Flavonoid Inducers of Nodulation Genes Stimulate Rhizobium fredii USDA257 to Export Proteins into the Environment. Hari B. Krishnan. Department of Plant Pathology, University of Missouri, Columbia, MO 65211 U.S.A. Steven G. Pueppke. Department of Plant Pathology, University of Missouri, Columbia, MO 65211 U.S.A. MPMI 6:107-113. Accepted 14 September 1992. Copyright 1993 The American Phytopathological Society.

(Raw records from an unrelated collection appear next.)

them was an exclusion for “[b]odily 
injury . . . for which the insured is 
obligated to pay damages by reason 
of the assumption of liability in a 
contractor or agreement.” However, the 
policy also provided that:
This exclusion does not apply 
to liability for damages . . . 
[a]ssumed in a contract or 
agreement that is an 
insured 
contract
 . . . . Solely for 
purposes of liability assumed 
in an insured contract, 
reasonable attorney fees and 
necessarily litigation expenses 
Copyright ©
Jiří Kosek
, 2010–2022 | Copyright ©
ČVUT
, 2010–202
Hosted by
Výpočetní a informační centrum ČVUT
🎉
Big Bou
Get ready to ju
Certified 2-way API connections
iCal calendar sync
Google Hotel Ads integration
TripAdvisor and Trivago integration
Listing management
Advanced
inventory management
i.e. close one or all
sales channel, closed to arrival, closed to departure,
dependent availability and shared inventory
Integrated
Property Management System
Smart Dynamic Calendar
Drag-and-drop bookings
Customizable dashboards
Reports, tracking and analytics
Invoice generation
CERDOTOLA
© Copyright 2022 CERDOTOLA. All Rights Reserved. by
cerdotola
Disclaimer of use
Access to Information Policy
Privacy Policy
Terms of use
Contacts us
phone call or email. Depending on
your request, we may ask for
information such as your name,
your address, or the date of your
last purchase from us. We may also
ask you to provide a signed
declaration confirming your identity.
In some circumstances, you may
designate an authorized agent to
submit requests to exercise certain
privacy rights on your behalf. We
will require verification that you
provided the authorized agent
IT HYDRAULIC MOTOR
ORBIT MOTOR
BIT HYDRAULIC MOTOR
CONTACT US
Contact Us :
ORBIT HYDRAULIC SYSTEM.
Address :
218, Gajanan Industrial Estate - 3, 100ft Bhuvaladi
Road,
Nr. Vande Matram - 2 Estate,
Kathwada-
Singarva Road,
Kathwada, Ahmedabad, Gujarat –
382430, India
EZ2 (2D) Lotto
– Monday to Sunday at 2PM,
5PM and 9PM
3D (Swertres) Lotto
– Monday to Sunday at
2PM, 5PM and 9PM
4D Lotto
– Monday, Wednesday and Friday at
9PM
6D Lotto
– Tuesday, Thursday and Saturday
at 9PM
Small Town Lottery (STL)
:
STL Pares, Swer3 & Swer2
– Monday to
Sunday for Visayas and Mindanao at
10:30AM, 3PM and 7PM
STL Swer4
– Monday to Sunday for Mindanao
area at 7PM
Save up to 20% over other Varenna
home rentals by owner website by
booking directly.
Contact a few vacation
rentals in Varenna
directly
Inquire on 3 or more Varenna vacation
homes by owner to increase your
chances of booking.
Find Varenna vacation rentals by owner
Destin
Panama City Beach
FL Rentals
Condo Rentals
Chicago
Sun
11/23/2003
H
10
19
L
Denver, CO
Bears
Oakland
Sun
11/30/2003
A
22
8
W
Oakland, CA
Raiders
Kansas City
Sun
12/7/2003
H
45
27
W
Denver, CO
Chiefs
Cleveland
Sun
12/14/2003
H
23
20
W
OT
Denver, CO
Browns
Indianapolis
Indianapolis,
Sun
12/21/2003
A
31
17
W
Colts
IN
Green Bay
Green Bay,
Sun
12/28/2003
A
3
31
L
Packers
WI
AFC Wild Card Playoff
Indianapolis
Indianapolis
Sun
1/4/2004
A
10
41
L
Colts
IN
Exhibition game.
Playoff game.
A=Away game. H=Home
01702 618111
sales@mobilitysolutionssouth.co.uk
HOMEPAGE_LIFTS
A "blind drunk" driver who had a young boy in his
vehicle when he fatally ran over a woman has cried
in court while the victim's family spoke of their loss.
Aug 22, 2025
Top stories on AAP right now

Genistein, an isoflavone from the roots of soybean (Glycine max), is among the most powerful inducers of the expression of nodulation genes in Rhizobium fredii USDA257, a nitrogen-fixing symbiont of this plant. We show here that concentrations of this compound as low as 100-500 nM also stimulate cells of USDA257 to excrete five major proteins, of molecular masses of 54, 39, 36, 20, and 8.9 kDa. Other known inducers of nodulation genes in R. fredii, including luteolin and naringenin, also elicit accumulation of this set of proteins in USDA257, but the noninducers biochanin A and quercetin are inactive in induction of protein secretion. [35S]Methionine is incorporated into each of the proteins, but none contains detectable polysaccharide. Export of an array of proteins in response to nodulation gene inducers is characteristic of R. fredii and depends on the presence of an intact symbiosis plasmid. R. leguminosarum bv. phaseoli, Brady-rhizobium japonicum, and broad host range Rhizobium sp. strain NGR234 each elaborate a single genistein-induced extracellular protein, but the response is lacking when several other nitrogen-fixing species are exposed to their nodulation gene inducers. The N-terminal sequence of the 36-kDa protein, MetTyrSerSerLysThrGlySerAlaSerGlnSerThr, differs from that of all known nodulation genes, and the conservation of the N-terminal methionine indicates that this protein probably is exported without N-terminal processing.

Additional Keywords: common nod genes; symbiosis plasmid.